SOURCE MATERIAL:
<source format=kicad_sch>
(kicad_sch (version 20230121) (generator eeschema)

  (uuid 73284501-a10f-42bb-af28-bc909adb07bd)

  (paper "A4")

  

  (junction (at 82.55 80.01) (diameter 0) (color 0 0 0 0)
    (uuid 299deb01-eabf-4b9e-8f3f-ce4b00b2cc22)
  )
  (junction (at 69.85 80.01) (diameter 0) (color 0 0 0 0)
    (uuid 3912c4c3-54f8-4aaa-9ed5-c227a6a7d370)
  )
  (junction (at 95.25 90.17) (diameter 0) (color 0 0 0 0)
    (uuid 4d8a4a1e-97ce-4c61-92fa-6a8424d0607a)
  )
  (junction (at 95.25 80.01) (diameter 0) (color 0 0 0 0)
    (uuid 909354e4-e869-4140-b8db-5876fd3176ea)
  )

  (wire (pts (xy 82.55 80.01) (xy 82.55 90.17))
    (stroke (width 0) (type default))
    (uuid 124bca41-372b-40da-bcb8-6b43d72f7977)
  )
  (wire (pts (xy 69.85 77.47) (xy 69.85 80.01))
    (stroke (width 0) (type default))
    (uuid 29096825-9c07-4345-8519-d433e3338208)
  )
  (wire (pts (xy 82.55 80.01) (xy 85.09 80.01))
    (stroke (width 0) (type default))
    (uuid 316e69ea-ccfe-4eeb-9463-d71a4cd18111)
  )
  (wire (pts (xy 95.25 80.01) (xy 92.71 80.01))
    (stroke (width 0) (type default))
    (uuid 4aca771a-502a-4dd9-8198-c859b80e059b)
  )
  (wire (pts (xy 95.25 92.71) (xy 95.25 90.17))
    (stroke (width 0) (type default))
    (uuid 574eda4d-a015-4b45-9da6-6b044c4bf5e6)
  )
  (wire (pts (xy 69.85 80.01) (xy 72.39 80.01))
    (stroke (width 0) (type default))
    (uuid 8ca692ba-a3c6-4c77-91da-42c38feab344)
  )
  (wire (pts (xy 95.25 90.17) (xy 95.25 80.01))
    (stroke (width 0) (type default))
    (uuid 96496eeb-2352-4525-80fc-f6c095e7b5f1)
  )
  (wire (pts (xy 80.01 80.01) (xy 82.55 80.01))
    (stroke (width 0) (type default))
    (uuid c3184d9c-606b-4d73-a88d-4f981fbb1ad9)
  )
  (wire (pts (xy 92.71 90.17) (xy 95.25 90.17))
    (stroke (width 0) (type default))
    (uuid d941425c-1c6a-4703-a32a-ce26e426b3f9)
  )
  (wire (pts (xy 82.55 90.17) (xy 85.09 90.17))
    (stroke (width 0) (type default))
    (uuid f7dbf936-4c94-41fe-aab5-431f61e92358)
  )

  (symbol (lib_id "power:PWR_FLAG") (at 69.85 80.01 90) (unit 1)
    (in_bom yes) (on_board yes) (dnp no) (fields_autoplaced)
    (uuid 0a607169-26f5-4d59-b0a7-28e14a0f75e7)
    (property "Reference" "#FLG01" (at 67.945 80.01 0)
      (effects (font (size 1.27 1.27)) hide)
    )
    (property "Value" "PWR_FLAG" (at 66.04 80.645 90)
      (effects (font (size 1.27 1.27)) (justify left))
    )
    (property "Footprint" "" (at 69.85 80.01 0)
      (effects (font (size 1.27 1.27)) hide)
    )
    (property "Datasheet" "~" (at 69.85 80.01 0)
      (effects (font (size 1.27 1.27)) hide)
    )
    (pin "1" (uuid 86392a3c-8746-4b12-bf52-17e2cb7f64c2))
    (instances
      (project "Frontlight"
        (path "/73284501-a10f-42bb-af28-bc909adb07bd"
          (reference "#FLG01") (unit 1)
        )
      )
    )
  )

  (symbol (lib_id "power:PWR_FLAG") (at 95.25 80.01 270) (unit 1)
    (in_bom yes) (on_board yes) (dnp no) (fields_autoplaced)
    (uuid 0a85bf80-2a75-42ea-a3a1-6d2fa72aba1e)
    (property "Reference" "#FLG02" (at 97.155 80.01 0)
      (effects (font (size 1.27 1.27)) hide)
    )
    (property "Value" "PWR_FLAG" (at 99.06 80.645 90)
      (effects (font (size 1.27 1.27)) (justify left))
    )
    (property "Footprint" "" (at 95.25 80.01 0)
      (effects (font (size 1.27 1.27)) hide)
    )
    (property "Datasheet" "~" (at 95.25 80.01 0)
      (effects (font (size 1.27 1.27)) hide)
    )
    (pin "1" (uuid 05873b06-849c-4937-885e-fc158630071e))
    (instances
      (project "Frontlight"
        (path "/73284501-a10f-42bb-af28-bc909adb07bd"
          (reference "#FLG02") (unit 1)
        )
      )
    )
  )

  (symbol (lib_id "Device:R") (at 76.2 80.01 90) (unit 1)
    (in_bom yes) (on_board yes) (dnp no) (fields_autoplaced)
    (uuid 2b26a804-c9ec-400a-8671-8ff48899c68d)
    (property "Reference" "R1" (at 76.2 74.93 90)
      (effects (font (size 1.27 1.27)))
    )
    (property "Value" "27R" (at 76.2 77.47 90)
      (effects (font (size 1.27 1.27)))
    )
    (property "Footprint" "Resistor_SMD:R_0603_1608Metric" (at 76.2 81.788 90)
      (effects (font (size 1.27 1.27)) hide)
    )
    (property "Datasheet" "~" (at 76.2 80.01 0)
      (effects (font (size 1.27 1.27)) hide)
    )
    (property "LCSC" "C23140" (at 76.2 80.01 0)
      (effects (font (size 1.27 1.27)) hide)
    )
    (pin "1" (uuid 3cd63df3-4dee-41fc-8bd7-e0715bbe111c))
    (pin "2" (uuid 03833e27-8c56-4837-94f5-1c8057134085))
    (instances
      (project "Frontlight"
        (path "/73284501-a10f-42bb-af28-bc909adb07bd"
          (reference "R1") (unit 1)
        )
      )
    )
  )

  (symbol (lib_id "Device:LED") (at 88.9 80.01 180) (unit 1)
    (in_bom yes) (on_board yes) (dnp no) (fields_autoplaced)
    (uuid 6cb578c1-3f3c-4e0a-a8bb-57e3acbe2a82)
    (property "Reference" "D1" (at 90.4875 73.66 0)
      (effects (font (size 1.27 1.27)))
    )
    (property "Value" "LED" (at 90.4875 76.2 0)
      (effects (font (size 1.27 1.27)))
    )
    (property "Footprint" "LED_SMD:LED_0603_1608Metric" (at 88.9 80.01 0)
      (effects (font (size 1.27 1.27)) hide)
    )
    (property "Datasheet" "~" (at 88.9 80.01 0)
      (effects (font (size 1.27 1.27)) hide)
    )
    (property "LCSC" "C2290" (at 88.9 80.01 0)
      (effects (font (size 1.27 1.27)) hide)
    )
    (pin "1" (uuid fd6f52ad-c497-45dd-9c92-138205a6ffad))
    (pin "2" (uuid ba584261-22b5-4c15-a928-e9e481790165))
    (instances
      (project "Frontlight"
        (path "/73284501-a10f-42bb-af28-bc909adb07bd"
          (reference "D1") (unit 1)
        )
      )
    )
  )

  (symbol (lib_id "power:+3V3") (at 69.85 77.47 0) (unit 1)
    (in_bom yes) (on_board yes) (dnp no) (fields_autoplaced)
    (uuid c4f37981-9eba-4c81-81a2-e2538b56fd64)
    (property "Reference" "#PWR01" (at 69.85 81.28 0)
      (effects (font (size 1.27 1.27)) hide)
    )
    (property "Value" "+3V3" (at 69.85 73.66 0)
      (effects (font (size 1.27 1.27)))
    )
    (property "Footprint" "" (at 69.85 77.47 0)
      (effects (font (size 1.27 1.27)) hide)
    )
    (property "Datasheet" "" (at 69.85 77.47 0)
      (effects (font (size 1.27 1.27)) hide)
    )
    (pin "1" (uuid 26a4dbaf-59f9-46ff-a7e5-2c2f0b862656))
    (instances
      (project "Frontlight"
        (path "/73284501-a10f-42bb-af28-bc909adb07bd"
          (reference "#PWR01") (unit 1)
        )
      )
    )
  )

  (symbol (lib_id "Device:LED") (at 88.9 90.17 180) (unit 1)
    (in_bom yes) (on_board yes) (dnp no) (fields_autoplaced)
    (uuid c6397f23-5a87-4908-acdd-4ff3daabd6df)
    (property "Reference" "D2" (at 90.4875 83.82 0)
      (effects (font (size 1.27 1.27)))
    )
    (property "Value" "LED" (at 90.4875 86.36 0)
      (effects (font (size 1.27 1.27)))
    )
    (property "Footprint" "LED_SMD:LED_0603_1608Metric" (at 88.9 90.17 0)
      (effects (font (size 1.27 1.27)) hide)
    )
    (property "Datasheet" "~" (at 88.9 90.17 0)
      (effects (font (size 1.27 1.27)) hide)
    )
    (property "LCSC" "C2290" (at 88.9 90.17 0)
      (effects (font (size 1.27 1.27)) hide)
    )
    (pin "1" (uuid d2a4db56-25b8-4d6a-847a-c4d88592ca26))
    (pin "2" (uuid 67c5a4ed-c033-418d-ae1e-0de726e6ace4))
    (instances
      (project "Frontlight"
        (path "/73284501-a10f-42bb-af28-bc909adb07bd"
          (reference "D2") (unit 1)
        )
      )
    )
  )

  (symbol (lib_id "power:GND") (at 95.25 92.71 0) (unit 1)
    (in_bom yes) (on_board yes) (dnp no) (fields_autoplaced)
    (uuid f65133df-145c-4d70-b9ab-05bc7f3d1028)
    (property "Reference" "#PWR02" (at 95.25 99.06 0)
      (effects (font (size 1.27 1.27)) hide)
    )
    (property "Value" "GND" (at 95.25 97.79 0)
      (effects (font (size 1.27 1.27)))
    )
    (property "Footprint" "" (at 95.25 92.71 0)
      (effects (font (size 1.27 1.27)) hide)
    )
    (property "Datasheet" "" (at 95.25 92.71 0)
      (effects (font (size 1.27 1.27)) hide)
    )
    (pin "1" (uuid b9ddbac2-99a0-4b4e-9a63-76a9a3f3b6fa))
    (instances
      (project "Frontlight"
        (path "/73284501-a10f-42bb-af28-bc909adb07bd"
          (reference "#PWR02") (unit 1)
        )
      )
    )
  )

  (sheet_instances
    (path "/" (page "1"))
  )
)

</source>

---

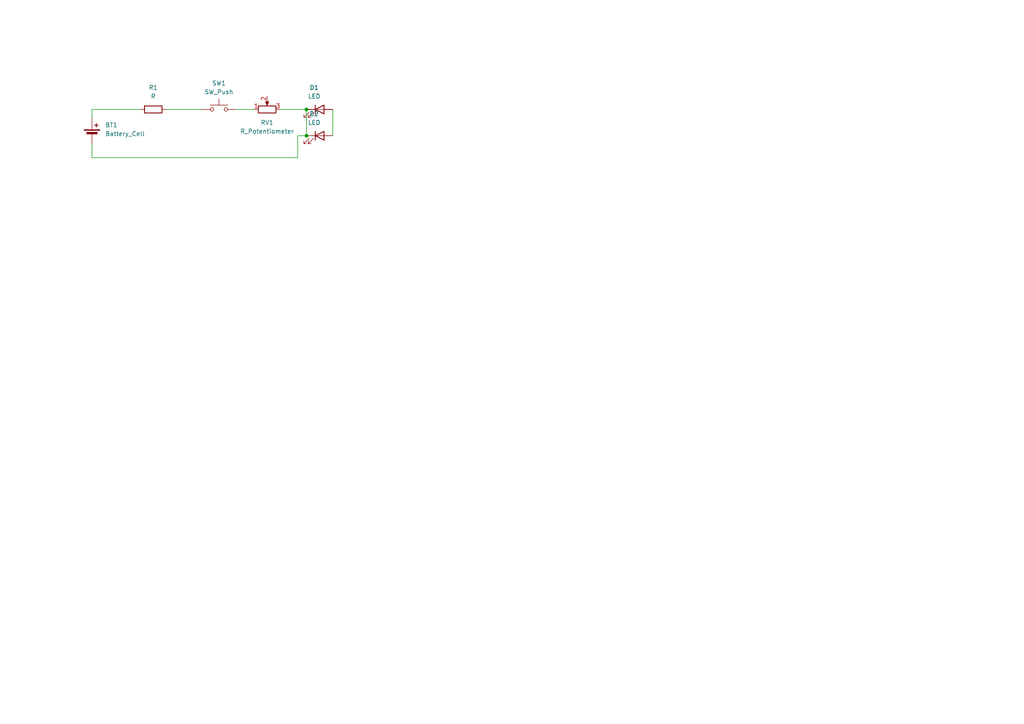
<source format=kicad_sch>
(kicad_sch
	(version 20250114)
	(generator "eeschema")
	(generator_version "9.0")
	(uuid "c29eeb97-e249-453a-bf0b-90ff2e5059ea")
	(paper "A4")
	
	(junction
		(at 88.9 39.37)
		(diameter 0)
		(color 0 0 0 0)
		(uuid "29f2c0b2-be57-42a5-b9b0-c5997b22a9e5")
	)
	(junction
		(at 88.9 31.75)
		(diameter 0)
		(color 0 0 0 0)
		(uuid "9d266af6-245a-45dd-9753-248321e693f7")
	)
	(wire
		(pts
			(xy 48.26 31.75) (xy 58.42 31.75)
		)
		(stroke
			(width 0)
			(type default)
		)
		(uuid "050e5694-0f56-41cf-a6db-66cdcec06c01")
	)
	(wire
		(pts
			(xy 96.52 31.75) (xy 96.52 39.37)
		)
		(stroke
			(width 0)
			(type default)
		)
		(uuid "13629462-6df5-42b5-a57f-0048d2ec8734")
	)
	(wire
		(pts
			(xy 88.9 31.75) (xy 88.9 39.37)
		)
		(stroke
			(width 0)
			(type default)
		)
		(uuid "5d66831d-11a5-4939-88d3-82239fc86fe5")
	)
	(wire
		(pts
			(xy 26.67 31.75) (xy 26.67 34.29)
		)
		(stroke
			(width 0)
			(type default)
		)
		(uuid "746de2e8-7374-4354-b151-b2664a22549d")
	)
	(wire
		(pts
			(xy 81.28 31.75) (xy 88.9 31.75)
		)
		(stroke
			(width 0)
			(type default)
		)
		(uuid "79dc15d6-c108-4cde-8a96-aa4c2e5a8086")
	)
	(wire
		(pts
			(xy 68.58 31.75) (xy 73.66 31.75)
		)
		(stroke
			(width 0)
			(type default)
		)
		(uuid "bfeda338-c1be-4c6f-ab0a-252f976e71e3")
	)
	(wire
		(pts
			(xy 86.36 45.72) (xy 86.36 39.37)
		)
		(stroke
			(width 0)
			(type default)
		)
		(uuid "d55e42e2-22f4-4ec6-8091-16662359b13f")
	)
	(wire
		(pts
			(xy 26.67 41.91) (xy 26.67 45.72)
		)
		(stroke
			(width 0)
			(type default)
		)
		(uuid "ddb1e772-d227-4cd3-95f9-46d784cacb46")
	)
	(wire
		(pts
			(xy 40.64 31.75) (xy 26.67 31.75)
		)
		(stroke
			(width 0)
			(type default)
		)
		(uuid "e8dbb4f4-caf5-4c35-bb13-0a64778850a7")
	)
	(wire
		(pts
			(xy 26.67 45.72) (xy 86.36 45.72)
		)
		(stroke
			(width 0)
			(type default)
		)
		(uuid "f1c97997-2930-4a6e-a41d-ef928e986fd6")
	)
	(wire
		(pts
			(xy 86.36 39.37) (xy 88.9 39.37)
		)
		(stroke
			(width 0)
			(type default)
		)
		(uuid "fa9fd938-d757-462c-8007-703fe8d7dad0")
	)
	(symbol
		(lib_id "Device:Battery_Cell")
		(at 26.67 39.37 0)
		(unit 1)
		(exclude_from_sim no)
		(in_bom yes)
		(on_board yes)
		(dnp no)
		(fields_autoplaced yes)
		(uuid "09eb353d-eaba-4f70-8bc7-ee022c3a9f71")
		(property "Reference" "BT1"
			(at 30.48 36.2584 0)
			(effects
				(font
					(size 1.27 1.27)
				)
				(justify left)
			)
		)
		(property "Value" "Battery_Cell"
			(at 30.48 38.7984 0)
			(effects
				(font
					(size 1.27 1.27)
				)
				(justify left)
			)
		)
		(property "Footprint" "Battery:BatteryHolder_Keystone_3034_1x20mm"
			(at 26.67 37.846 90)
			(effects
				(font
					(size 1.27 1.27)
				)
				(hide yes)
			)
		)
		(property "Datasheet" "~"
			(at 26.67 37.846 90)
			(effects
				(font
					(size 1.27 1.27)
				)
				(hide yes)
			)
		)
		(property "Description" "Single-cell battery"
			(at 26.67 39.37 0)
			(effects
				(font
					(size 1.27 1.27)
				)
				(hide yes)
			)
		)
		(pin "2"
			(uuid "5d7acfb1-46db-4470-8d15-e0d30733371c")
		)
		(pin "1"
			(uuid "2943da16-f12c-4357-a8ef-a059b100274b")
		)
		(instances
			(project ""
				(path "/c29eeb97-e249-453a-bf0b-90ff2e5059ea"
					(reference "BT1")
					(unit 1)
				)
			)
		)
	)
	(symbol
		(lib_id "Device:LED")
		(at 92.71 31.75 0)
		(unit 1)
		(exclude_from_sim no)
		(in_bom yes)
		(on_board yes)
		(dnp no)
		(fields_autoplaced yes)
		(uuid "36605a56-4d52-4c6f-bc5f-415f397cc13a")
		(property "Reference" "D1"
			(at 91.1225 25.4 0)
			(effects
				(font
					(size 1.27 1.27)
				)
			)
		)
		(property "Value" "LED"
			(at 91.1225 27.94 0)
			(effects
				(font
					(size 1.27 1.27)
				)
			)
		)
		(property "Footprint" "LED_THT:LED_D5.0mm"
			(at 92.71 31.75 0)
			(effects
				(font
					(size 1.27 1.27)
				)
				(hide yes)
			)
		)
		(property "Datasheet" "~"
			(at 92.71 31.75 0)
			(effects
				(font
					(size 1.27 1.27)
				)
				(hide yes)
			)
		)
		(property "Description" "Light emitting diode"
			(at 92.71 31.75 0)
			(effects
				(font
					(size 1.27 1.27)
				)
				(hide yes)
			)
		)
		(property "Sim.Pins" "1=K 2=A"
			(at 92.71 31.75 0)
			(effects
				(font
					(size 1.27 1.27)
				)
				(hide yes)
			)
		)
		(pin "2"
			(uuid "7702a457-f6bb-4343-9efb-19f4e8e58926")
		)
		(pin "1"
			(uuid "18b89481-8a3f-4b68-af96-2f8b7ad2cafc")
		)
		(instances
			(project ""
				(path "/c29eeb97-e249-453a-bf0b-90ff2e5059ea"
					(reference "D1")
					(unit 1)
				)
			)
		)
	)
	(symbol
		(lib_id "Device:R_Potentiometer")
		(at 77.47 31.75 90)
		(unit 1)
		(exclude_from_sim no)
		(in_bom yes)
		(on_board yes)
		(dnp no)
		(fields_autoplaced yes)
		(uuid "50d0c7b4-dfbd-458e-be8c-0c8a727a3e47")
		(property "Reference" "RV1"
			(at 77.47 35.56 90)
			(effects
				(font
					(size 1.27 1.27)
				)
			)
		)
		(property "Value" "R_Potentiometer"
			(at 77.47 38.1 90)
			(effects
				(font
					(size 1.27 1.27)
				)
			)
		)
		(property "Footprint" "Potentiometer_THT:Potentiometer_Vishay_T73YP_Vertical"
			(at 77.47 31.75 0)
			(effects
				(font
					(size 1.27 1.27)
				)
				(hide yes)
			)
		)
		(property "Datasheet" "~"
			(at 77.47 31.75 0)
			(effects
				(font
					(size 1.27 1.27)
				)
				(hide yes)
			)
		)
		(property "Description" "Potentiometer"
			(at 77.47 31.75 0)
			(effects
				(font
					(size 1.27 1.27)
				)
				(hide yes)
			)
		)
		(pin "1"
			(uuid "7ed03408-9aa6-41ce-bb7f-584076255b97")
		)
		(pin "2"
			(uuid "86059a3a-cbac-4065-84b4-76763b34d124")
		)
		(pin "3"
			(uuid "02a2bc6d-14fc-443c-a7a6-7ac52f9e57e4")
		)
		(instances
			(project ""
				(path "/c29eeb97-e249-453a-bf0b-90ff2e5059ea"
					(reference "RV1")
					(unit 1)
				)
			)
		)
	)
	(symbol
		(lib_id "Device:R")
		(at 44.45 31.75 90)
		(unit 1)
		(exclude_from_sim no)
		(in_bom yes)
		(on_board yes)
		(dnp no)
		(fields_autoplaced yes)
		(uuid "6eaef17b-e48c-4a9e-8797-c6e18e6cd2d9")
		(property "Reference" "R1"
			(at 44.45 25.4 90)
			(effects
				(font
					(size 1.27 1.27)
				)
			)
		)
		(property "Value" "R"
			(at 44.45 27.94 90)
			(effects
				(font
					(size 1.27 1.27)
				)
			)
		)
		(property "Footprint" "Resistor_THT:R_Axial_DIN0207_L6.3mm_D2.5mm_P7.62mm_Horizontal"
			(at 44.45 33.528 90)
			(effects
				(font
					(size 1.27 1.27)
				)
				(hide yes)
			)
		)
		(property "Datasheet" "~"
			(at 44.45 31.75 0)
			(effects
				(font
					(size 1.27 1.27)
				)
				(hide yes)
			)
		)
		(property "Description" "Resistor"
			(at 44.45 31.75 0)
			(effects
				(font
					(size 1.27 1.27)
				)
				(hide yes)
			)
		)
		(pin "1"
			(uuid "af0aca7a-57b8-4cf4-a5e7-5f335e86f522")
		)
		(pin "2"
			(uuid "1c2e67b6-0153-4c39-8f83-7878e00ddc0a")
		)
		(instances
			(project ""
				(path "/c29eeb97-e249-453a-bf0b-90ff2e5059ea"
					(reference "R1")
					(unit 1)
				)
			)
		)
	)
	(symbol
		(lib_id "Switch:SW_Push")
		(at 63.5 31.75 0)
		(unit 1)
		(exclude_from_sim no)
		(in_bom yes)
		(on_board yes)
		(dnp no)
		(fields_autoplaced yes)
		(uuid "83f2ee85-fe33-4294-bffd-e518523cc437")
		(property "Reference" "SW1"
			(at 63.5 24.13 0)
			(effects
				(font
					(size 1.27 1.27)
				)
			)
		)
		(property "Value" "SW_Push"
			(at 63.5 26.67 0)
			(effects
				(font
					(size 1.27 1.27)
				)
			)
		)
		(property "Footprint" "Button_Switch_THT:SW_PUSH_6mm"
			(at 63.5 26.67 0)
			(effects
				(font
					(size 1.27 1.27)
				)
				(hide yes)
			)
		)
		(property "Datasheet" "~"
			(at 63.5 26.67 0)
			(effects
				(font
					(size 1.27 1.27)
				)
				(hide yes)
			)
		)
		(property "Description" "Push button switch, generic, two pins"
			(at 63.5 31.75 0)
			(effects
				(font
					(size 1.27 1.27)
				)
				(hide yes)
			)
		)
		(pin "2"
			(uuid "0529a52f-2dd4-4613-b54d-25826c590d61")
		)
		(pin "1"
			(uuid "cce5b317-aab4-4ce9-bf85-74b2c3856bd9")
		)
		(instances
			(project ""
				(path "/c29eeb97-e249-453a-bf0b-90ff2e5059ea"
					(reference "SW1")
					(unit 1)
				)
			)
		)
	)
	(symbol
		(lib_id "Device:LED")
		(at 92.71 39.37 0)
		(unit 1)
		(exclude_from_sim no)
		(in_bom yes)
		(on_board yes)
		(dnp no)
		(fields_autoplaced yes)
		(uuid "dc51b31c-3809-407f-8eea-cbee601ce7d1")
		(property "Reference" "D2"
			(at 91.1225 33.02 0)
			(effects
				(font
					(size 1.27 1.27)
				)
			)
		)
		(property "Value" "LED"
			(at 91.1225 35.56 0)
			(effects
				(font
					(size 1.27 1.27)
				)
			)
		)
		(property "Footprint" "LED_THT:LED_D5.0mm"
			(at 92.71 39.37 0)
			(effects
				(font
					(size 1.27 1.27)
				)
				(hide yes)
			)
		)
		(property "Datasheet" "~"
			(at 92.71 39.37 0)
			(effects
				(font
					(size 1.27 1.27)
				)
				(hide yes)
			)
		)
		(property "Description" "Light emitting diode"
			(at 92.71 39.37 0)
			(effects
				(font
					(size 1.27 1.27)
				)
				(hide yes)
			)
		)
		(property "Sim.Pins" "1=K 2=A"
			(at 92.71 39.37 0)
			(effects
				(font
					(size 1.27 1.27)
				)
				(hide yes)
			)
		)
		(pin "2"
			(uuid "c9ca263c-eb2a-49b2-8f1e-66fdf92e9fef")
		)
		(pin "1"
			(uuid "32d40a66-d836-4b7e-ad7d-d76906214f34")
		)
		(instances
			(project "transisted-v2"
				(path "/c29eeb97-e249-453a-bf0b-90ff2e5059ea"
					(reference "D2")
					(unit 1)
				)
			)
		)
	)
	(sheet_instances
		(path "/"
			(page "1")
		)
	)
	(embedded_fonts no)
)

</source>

ACTION ITEM: For the material above, the answer must be only the number of lines holding the word "junction".

RESULT OF THIS EXERCISE: 6